◆ **Work to complete**
(A) State whether each statement agrees with the article on Station Eleven below, answering yes or no and quoting the deciding words of the article: (i) Knopf published the novel in the United States; (ii) the pandemic in the novel is called the Ohio Flu; (iii) the novel won the Arthur C. Clarke Award in 2014.
(B) Write a continuation of the article on Station Eleven, starting after its last sentence.
:: Extracted text
Station Eleven
- First edition
- Author: Emily St. John Mandel
- Language: English
- Genre: Post-apocalyptic fiction, Theatre-fiction
- Publisher: HarperCollins (CAN) Knopf (US) Picador (UK)
- Publication date: September 9, 2014 (CAN) September 9, 2014 (US) September 10, 2014 (UK)
- Publication place: United States United Kingdom
- Media type: Print (hardback & paperback)
- Pages: 336 pp.
- ISBN: 9781443434867 (paperback 1st ed.) 9780385353304 (hardcover US ed.) 9781447268963 (hardcover UK ed.)

= Station Eleven =

2014 novel by Emily St. John Mandel

Station Eleven is a novel by the Canadian writer Emily St. John Mandel. It takes place in the Great Lakes region before and after a fictional influenza pandemic, known as the Georgia Flu, has devastated the world, killing most of the population. Published in 2014, it won the Arthur C. Clarke Award the following year.
::::
:: Provided records
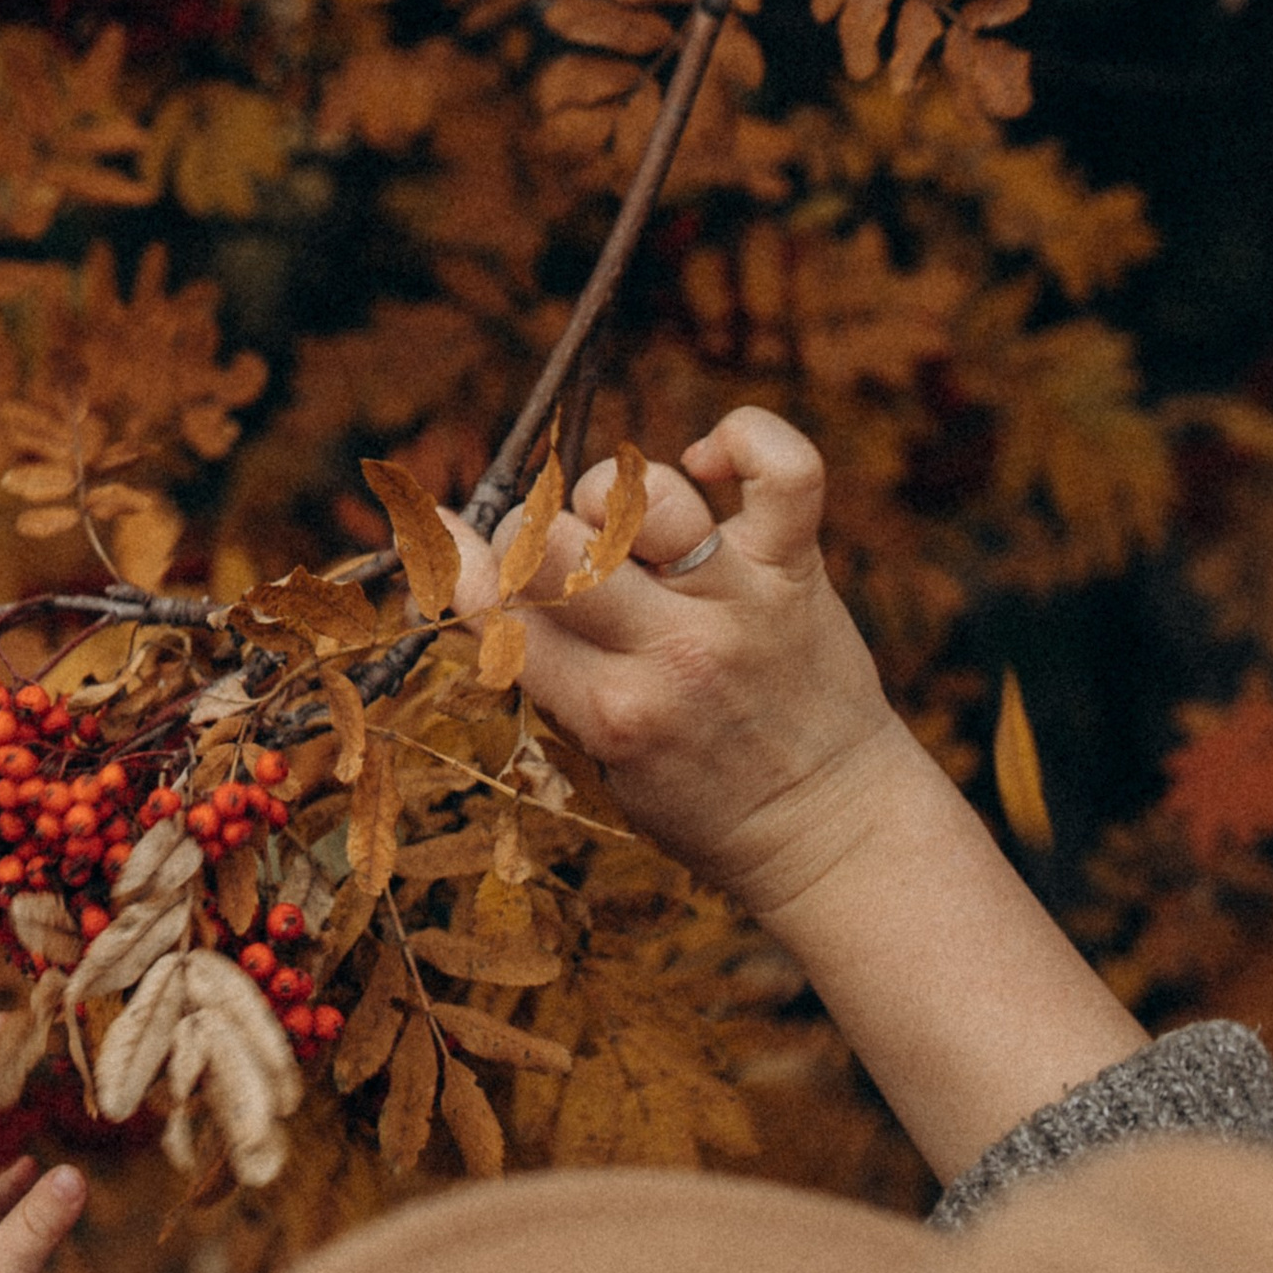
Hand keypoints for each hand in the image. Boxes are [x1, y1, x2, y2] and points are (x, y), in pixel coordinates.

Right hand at [452, 403, 906, 922]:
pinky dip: (744, 441)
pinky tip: (707, 463)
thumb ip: (545, 672)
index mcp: (610, 713)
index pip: (500, 611)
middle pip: (556, 544)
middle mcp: (673, 653)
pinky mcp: (796, 570)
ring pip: (645, 495)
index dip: (455, 560)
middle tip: (545, 549)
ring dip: (610, 493)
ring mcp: (740, 604)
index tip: (443, 532)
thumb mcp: (600, 761)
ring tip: (619, 522)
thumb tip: (472, 575)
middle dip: (527, 531)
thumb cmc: (700, 800)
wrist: (830, 831)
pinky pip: (785, 470)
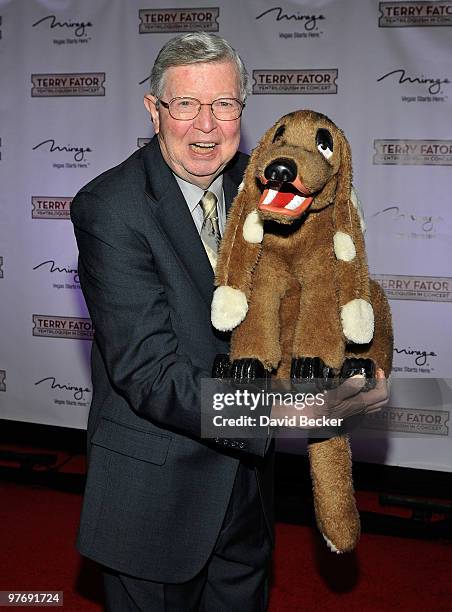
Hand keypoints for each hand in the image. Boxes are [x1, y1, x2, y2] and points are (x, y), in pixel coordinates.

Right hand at [271, 368, 389, 429]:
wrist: (309, 418)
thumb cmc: (319, 407)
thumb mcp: (332, 396)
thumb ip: (348, 387)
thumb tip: (361, 378)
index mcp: (359, 404)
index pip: (382, 394)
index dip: (383, 381)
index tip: (377, 370)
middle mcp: (360, 409)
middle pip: (382, 400)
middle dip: (383, 386)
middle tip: (377, 375)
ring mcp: (355, 411)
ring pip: (376, 404)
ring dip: (377, 391)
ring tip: (371, 380)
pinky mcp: (349, 411)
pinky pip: (367, 405)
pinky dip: (369, 396)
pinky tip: (359, 389)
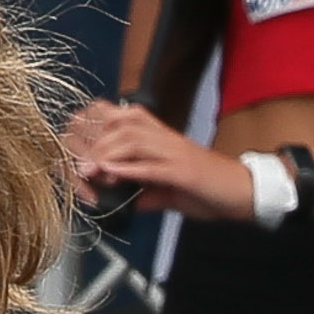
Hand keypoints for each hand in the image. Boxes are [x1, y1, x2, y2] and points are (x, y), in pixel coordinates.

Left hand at [60, 100, 244, 218]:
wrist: (240, 193)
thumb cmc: (205, 189)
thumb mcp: (164, 188)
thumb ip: (138, 188)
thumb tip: (114, 197)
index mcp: (154, 133)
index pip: (110, 116)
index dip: (86, 131)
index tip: (72, 154)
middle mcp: (161, 135)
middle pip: (113, 124)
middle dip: (89, 146)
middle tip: (76, 168)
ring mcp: (172, 150)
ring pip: (128, 139)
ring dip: (104, 155)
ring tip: (89, 172)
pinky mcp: (183, 170)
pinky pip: (150, 165)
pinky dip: (127, 169)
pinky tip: (110, 176)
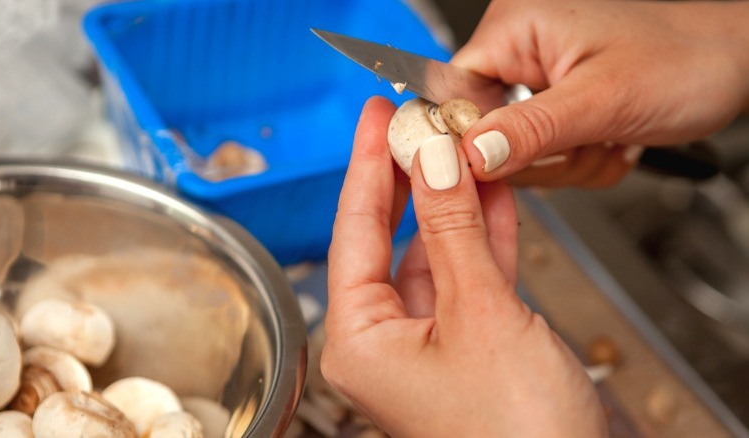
::::
◆ **Expected outputs**
(A)
(i) Yes: "Knopf (US)".
(ii) No: "known as the Georgia Flu".
(iii) No: "Published in 2014, it won the Arthur C. Clarke Award the following year."

(B)
The novel was well received by critics, with the understated nature of Mandel's writing receiving particular praise. It appeared on several best-of-year lists. As of 2020, it had sold 1.5 million copies.

A ten-part television adaptation of the same name premiered on HBO Max in December 2021.

The book was selected for the 2023 edition of Canada Reads, where it was championed by Michael Greyeyes.

==Plot summary==
During a production of King Lear at the Elgin Theatre in Toronto, aspiring paramedic Jeevan Chaudhary watches as the actor playing Lear, Arthur Leander, has a heart attack. Jeevan tries to resuscitate Arthur but is unsuccessful. As an ambulance arrives, Arthur already dead, Jeevan comforts one of the child actors in the production, Kirsten Raymonde. After leaving the play, Jeevan goes for a walk in the snow and receives a call from his friend who is a doctor in Los Angeles. He warns Jeevan to get out of the city, as the mysterious and deadly Georgia Flu is spreading rapidly worldwide and has unprecedented contagiousness and lethality, killing 99% of those infected within days. Jeevan loads up on supplies and goes to stay with his brother Frank. Many of the actors and others who had gathered to mourn Arthur's death die within the next three weeks.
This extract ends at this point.